Firmato a Varsavia uno storico documento per la riconciliazione tra ortodossi russi e polacchi cattolici. Mentre tutto il mondo si interroga sulle sorti delle Pussy Riot, il gruppo punckrock femminile finito in carcere per il concerto nella cattedrale del Cristo Salvatore a Mosca dove avevano cantato per la cacciata di Putin, a Varsavia si sono incontrati il patriarca russo-ortodosso Kirill e l’arcivescovo Josef Michalik, presidente della Conferenza dei vescovi polacchi. I due hanno siglato un testo che, oltre a ricordare le sofferenze di tutti i cristiani sotto i "regimi atei" (nazismo e comunismo), mette fine a secoli di odio, violenze e pregiudizi tra le due nazioni. Nel messaggio congiunto, Firill e Michalik chiedono ai fedeli di cancellare violenze e pregiudizi e di collaborare per una società arricchita dalla testimonianza cristiana. La riconciliazione, affermano nel documento, è frutto di "un sincero dialogo, nella speranza che esso ci aiuterà a guarire le ferite del passato e superare i reciproci pregiudizi".

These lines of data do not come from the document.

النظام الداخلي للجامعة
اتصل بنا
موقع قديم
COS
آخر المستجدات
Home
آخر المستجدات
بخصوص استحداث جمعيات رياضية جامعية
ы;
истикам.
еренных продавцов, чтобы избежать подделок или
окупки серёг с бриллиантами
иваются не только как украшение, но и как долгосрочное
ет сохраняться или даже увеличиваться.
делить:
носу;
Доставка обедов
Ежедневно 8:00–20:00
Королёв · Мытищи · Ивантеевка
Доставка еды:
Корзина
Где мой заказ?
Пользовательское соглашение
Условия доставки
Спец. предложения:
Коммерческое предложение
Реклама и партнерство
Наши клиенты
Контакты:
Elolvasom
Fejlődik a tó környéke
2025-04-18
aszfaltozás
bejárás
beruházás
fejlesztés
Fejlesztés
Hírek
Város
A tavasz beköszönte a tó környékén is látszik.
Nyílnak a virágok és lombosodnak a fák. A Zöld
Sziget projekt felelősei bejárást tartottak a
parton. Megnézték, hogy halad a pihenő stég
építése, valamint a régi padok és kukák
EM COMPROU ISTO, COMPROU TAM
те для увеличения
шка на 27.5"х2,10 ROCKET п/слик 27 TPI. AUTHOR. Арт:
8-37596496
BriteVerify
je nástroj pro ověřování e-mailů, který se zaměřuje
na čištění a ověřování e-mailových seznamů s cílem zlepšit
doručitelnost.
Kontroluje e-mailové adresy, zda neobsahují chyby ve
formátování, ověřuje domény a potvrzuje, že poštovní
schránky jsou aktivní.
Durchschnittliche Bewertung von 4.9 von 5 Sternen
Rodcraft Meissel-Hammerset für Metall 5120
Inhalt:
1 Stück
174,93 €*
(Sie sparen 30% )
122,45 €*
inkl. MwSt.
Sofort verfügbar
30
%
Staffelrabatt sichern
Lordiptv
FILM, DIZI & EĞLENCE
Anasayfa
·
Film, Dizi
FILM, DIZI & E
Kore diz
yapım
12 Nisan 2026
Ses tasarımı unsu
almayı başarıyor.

“È un accordo di grande importanza”, spiega a ilsussidiario.net Giovanna Parravicini, ricercatrice della Fondazione Russia Cristiana e direttore dell’edizione russa dell’omonima rivista. “I popoli russi e polacchi fanno parte di un unico ceppo che ha radici comuni”, aggiunge, “ma a partire dal 1500 ci sono state dolorose divisioni di carattere culturale, storico, politico e sociale e reciproci tentativi di prendere il sopravvento. Queste divisioni hanno poi preso una colorazione religiosa. Anche in russa la minoranza cattolica è di nazionalità polacca e questo ha portato a una certa rivalità tra cattolici-polacchi e russi-ortodossi”. L’aspetto decisivo dell’accordo, secondo Parravicini, è proprio “il riconoscimento che quello che accomuna i due popoli e le due confessioni non è non è l’appartenenza a una nazione bensì la comune fede in Gesù Cristo. È questo che dobbiamo avere tutti a cuore e nella mente. Ed è proprio sulla base di questa esperienza comune che dobbiamo dare una testimonianza comune al mondo. “Abbattere il muro di ostilità e indifferenza può segnare un nuovo capitolo per la Chiesa e per tutti”.